Use foot coverings—They can assist in aging or virtually eliminating your signs. Examples include sandbags, rags, old socks, or commercial foot coverings made from imitation sheepskin (these seem to work the best).
Change footgear—Use this method in an area such as hard or stony ground. Vary the tread pattern.
Use custom footgear—Militaries generally have a standard issue footgear, although with the world economy, this is changing. If you know that the area you are working in has a standard issue footgear, you may want to acquire a pair or have that tread pattern put on your boots.

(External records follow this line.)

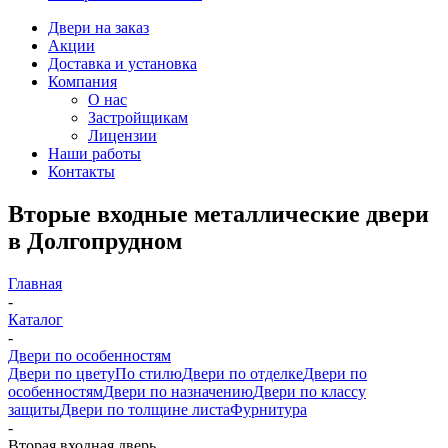
Двери на заказ
Акции
Доставка и установка
Компания
О нас
Застройщикам
Лицензии
Наши работы
Контакты
Вторые входные металлические двери
в Долгопрудном
Главная
-
Каталог
-
Двери по особенностям
Двери по цвету
По стилю
Двери по отделке
Двери по
особенностям
Двери по назначению
Двери по классу
защиты
Двери по толщине листа
Фурнитура
-
Вторая входная дверь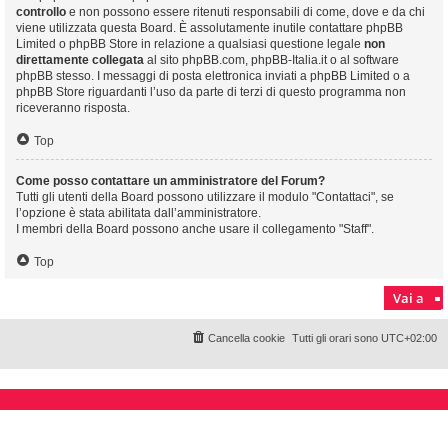
controllo
e non possono essere ritenuti responsabili di come, dove e da chi
viene utilizzata questa Board. È assolutamente inutile contattare phpBB
Limited o phpBB Store in relazione a qualsiasi questione legale
non
direttamente collegata
al sito phpBB.com, phpBB-Italia.it o al software
phpBB stesso. I messaggi di posta elettronica inviati a phpBB Limited o a
phpBB Store riguardanti l’uso da parte di terzi di questo programma non
riceveranno risposta.
Top
Come posso contattare un amministratore del Forum?
Tutti gli utenti della Board possono utilizzare il modulo "Contattaci", se
l’opzione è stata abilitata dall’amministratore.
I membri della Board possono anche usare il collegamento "Staff".
Top
Vai a
Cancella cookie
Tutti gli orari sono
UTC+02:00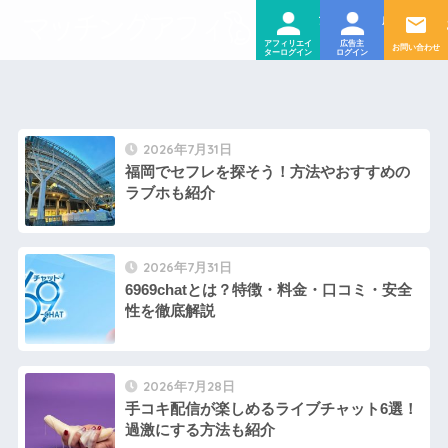
ログイ
ログ
アフィリエイター
広告主
2026年7月31日
福岡でセフレを探そう！方法やおすすめの
ラブホも紹介
2026年7月31日
6969chatとは？特徴・料金・口コミ・安全
性を徹底解説
2026年7月28日
手コキ配信が楽しめるライブチャット6選！
過激にする方法も紹介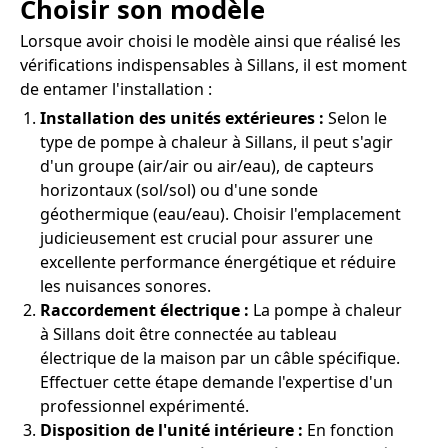
Choisir son modèle
Lorsque avoir choisi le modèle ainsi que réalisé les
vérifications indispensables à Sillans, il est moment
de entamer l'installation :
Installation des unités extérieures :
Selon le
type de pompe à chaleur à Sillans, il peut s'agir
d'un groupe (air/air ou air/eau), de capteurs
horizontaux (sol/sol) ou d'une sonde
géothermique (eau/eau). Choisir l'emplacement
judicieusement est crucial pour assurer une
excellente performance énergétique et réduire
les nuisances sonores.
Raccordement électrique :
La pompe à chaleur
à Sillans doit être connectée au tableau
électrique de la maison par un câble spécifique.
Effectuer cette étape demande l'expertise d'un
professionnel expérimenté.
Disposition de l'unité intérieure :
En fonction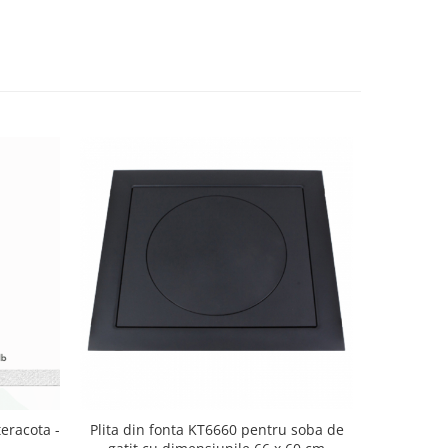
eracota -
Plita din fonta KT6660 pentru soba de
Plita din 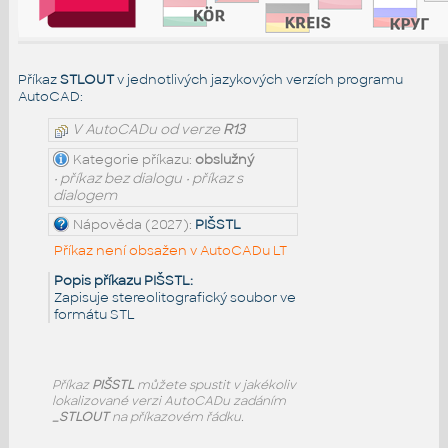
Příkaz
STLOUT
v jednotlivých jazykových verzích programu
AutoCAD:
V AutoCADu od verze
R13
Kategorie příkazu:
obslužný
• příkaz bez dialogu • příkaz s
dialogem
Nápověda (2027):
PIŠSTL
Příkaz není obsažen v AutoCADu LT
Popis příkazu PIŠSTL:
Zapisuje stereolitografický soubor ve
formátu STL
Příkaz
PIŠSTL
můžete spustit v jakékoliv
lokalizované verzi AutoCADu zadáním
_STLOUT
na příkazovém řádku.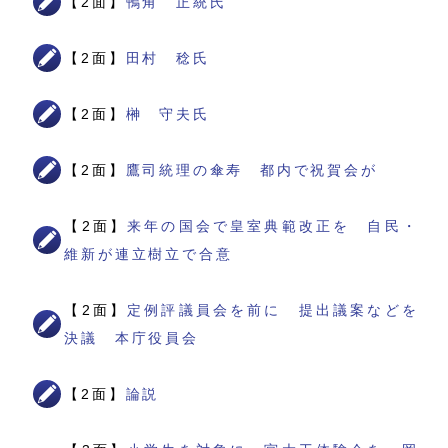
【2面】
鴨角 正統氏
【2面】
田村 稔氏
【2面】
榊 守夫氏
【2面】
鷹司統理の傘寿 都内で祝賀会が
【2面】
来年の国会で皇室典範改正を 自民・
維新が連立樹立で合意
【2面】
定例評議員会を前に 提出議案などを
決議 本庁役員会
【2面】
論説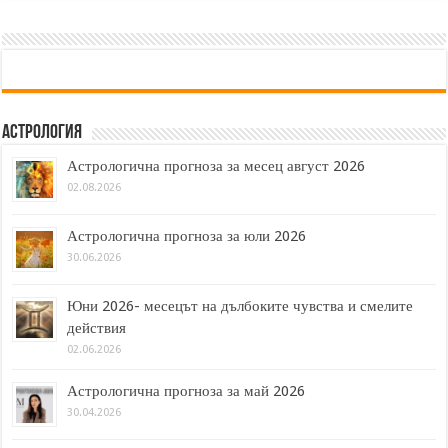
Астрология
Астрологична прогноза за месец август 2026
02.08.2026
Астрологична прогноза за юли 2026
30.06.2026
Юни 2026- месецът на дълбоките чувства и смелите
действия
02.06.2026
Астрологична прогноза за май 2026
30.04.2026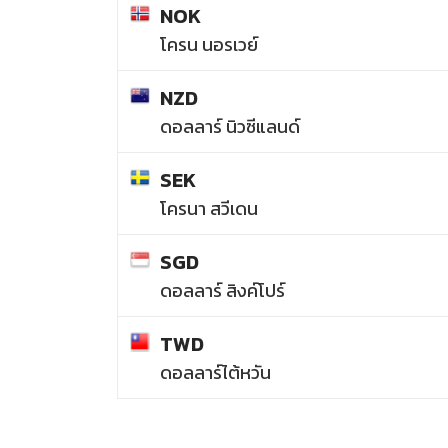
NOK
โครน นอรเวย์
NZD
ดอลลาร์ นิวซีแลนด์
SEK
โครนา สวีเดน
SGD
ดอลลาร์ สิงค์โปร์
TWD
ดอลลาร์ไต้หวัน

Walk backwards—This can be useful at times but there are pitfalls to avoid. Avoid turning your foot out. When you look over your left shoulder your left foot tends to turn outward and visa versa. Avoid dragging dirt backwards. Try to place your footfalls so that the toe indention is deeper than your heel indention to give the appearance of moving forward.
Confuse the start point—Whatever the point on the ground you start your evasion, try to confuse it by walking numerous cloverleaf patterns out of and back into it before you leave on your initial route (this can assist in delaying dog trackers also).
Use streams, lakes, waterways—This is a judgement call on your part. Ask yourself: Is the stream moving in the direction you need to go? Is it fast or slow moving water? Will it put you that much farther ahead of the trackers? (Note: You will leave more signs upon exiting the water.)
Crossing roads or paths with the traffic pattern—When crossing roads or paths try to cross with the direction of travel, not perpendicular, this will assist in your tracks blending into normal traffic patterns and making them harder to follow.
Careful placement of footfalls leaving little heel or toe dig—Try to leave as little sign as possible. Last but not least, always vary your techniques so as not to educate the tracker as to what to look for if he loses the track!
ANTIDOG TRACKING
21-27. When trying to elude dog trackers always remember you are trying to beat the handler not the dog! Whatever you do, it should be done to either tire the handler or decrease the handler's confidence in his dog. Some techniques to use against dog tracker teams are as follows:
Open ground—Although this is a danger area, if the wind is high it will blow the scent to vegetated areas; thus the team will not be directly on your tracks and it will slow the team's progression.
Thick terrain—Using a zigzag pattern of movement will slow and tire the handler and possibly decrease the handler's confidence.
Hard or stony ground—In high winds or high temperatures these areas will dissipate your scent quicker, increasing the chance of the dog losing the track.
Crowded places—If the dog is not scent-specific trained, and you move through an area where many other people have recently been he may lose the track.
Freshly plowed or fertilized fields—The dog may lose the track in these areas due to the overpowering scent of fresh dirt and human or animal manure used as fertilizer (do not rely too much on this theory).
Speed—Try to maintain a constant speed. Try not to run. Running increases the scent, due to more soil and vegetation disturbance and more body odor from sweat or adrenaline.
Transportation—Using a vehicle will greatly increase your time and distance but you could still be tracked; however, it would be at a much slower pace.